Most island brides/grooms hope for a baby right away

There is our good friend Ma Nadjma, who, though she has a child, hasn’t given her husband a child. He agreed to marry her and even raise her abandoned daughter as his own partially because it was assumed that she’d be able to give him children of his own (since she already had one successfully). Now after a few miscarriages, she is pregnant and very anxious to honor her husband with a child and thus secure their marriage.

There is ‘Uhaju’, who Tom has started to study with and who has encouraged his wife to study with one of our teammates. We are excited to see both a husband and wife open to studying and seeking, but this is another couple where childlessness and three miscarriages looms over their marriage.
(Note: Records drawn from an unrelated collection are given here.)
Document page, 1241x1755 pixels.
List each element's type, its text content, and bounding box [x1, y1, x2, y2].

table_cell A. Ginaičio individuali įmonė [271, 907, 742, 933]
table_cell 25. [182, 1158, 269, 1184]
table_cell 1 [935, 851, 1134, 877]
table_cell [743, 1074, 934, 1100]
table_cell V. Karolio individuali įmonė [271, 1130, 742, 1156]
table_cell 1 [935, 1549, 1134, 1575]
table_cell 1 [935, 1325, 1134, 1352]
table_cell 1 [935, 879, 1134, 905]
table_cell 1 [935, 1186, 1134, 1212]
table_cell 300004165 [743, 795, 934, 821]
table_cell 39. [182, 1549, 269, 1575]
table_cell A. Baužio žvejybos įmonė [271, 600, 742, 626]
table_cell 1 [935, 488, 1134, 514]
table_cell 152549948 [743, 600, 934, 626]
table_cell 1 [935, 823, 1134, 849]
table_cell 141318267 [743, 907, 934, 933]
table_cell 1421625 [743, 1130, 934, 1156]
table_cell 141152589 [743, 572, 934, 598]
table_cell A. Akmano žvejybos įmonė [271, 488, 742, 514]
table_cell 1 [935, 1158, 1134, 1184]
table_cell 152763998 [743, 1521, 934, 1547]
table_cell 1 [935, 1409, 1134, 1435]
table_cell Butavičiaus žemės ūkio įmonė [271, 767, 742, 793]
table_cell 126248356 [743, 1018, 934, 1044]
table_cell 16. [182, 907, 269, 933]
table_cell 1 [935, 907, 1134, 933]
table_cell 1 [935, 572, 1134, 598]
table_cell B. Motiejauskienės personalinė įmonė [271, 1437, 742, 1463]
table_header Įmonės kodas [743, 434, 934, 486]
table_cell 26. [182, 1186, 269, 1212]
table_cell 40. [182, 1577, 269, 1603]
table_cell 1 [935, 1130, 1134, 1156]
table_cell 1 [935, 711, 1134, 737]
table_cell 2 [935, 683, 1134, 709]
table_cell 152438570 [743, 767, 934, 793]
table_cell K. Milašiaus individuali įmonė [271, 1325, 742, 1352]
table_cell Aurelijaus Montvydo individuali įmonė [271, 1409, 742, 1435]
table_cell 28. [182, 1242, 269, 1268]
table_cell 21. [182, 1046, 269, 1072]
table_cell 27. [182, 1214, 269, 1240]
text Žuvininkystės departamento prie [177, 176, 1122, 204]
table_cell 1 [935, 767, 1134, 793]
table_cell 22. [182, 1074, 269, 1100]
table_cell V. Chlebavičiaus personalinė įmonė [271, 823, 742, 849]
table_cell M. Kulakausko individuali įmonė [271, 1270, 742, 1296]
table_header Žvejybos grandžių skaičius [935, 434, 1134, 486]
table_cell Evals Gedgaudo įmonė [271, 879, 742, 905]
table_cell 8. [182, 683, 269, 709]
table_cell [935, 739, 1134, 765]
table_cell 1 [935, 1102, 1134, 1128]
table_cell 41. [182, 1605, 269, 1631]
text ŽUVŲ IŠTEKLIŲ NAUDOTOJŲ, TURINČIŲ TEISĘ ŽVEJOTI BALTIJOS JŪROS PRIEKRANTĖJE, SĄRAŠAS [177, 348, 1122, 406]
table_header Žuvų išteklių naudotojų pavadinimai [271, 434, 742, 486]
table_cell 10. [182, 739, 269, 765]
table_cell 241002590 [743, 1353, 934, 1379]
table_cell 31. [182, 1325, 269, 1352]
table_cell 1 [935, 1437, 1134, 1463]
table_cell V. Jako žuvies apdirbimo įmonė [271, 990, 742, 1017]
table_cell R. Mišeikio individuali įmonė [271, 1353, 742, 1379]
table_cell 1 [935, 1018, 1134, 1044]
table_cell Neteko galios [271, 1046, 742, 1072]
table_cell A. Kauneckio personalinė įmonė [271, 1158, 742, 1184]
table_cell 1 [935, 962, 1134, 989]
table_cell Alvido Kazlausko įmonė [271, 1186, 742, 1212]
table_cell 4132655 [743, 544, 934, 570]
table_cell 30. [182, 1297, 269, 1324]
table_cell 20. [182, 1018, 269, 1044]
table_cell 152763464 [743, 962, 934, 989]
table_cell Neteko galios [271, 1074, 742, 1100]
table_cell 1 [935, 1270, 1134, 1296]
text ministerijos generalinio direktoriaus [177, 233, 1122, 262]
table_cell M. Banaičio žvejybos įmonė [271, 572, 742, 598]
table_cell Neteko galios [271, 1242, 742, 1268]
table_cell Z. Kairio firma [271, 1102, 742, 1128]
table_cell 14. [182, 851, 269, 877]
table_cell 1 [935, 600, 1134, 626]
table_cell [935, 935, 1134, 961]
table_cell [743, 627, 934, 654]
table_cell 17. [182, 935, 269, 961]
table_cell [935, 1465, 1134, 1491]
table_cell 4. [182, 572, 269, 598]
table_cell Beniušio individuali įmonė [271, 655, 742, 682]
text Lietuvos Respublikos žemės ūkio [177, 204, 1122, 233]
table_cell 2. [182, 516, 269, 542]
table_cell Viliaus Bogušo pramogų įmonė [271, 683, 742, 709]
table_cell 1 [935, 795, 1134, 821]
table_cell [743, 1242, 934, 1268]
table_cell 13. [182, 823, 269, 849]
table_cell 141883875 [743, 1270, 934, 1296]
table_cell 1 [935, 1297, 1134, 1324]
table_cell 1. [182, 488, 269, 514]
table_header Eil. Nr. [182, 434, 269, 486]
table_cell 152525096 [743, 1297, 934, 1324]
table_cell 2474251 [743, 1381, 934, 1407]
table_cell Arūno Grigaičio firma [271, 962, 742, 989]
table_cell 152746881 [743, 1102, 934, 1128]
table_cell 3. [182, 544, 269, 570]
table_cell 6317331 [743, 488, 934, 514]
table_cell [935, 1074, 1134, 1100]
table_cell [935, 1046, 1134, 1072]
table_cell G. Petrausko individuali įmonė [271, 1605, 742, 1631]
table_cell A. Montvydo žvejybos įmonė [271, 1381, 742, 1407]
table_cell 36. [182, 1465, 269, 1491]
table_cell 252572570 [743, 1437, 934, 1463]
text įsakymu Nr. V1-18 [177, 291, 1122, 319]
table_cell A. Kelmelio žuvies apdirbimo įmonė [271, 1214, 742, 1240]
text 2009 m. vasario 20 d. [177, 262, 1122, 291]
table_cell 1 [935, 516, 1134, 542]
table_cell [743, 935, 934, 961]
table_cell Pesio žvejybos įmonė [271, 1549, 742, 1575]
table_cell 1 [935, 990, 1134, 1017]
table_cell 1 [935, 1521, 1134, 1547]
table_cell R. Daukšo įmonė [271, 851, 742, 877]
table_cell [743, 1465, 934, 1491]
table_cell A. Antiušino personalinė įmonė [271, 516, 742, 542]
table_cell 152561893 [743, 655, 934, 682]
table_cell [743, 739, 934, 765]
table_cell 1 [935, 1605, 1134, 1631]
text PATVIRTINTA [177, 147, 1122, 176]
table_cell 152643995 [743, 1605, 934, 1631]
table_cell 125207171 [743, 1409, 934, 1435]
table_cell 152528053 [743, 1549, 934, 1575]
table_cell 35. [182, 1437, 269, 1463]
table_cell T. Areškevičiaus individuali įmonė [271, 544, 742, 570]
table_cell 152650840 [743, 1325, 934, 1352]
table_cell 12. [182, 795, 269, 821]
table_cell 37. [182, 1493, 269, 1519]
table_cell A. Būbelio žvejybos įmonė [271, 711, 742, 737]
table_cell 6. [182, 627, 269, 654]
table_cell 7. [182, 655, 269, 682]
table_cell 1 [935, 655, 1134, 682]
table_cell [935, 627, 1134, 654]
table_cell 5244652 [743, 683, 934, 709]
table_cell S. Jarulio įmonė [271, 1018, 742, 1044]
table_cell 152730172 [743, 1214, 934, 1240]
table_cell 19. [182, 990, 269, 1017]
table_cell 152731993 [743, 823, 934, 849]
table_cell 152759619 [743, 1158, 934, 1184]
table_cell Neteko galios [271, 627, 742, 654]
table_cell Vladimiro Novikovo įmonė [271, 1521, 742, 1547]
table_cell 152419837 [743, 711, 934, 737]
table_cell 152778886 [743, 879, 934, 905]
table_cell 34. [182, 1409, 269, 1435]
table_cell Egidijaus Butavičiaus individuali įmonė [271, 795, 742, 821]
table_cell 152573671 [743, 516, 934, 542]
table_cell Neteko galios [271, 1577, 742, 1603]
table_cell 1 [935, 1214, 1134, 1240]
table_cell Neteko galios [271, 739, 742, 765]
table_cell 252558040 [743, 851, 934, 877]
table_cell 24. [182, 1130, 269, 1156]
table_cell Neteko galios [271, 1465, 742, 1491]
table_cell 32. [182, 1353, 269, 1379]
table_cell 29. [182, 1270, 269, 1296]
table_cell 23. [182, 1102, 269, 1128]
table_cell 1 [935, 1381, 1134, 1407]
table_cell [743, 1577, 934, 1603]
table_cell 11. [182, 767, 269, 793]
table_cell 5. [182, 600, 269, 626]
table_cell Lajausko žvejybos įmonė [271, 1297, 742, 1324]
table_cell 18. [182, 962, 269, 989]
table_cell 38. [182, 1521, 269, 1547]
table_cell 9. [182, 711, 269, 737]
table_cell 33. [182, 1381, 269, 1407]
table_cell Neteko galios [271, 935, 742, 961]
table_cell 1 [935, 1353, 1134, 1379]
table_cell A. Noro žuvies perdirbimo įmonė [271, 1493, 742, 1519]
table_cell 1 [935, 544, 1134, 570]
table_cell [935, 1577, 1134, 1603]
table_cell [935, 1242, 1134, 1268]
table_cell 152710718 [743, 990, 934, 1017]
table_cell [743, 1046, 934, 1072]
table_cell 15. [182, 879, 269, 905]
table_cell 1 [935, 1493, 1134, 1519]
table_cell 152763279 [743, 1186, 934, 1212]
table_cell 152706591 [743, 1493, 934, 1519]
This is truly only a small sampling.
Now back to the original request from our teammate. Some might think that Amira’s prayers have already been answered since she is now pregnant. But Amira is unique in that this is her 8th pregnancy and she is still childless. She has had seven miscarriages (more than one happening late into the second trimester). So the news of this pregnancy, while exciting, is still tinged with lots of fear. What will make this pregnancy any different than the other seven? We’re not sure, but one unique thing is that Amira knows that people are praying for her. While she does not share our beliefs, she knows that we say our prayers differently. Our teammate has shared about the power of the name in which we pray…

Kids are a blessing!


We pray for all these islanders seeking children because we know that having a child will change their lives in many ways, but we hope that when children do come that they would be able to see the Savior who has provided for them and that it would open the doors to even greater changes in their hearts and lives.

PRAYERS ANSWERED
We had three more weddings this past week— may our presence at these weddings deepen our relationships with islanders and allow so to speak into lives in the future. Tom finished his teacher training on the other side of the islands which had filled his Sundays this past month— we’re glad they are done and we are thankful that it worked out for him to go to the final training and also attend a wedding the same day (thankful for teammates who helped to make that possible). A group of us went with island brothers and sisters to give our condolences to our grieving island brother— it went well and seemed appreciated. Our island sister Elewa experienced a sudden, strange illness and asked our teammate to come and pray— when she laid on hands and prayed Elewa felt clear relief. We heard news that a new woman is planning on coming and join the work on the islands— still not sure whether she will be on the big island or our team, but we rejoice in more workers!

PRAYERS REQUESTED
Please pray for Amira and these others. Pray for successful pregnancies that result in healthy babies. Pray that they might recognize these children as gifts and that their hearts would be open to good news.  Both of Tom’s weekly studying times with islanders were canceled last week— pray that those studying times would happen this week. We have two administrators for our organization coming from the African mainland to visit the islands— pray for the complicated logistics of visiting all three islands, for a good visit from them and that they gain good insight into the work of the islands. Women should have their monthly big-group gathering on Wednesday— pray that some of the infrequent attendees would come. There is a plan in the works to gather as a big group on Sunday— we haven’t met all together with islanders in awhile, pray that it could be an encouraging time of fellowship and increase a sense of family among island brothers and sisters.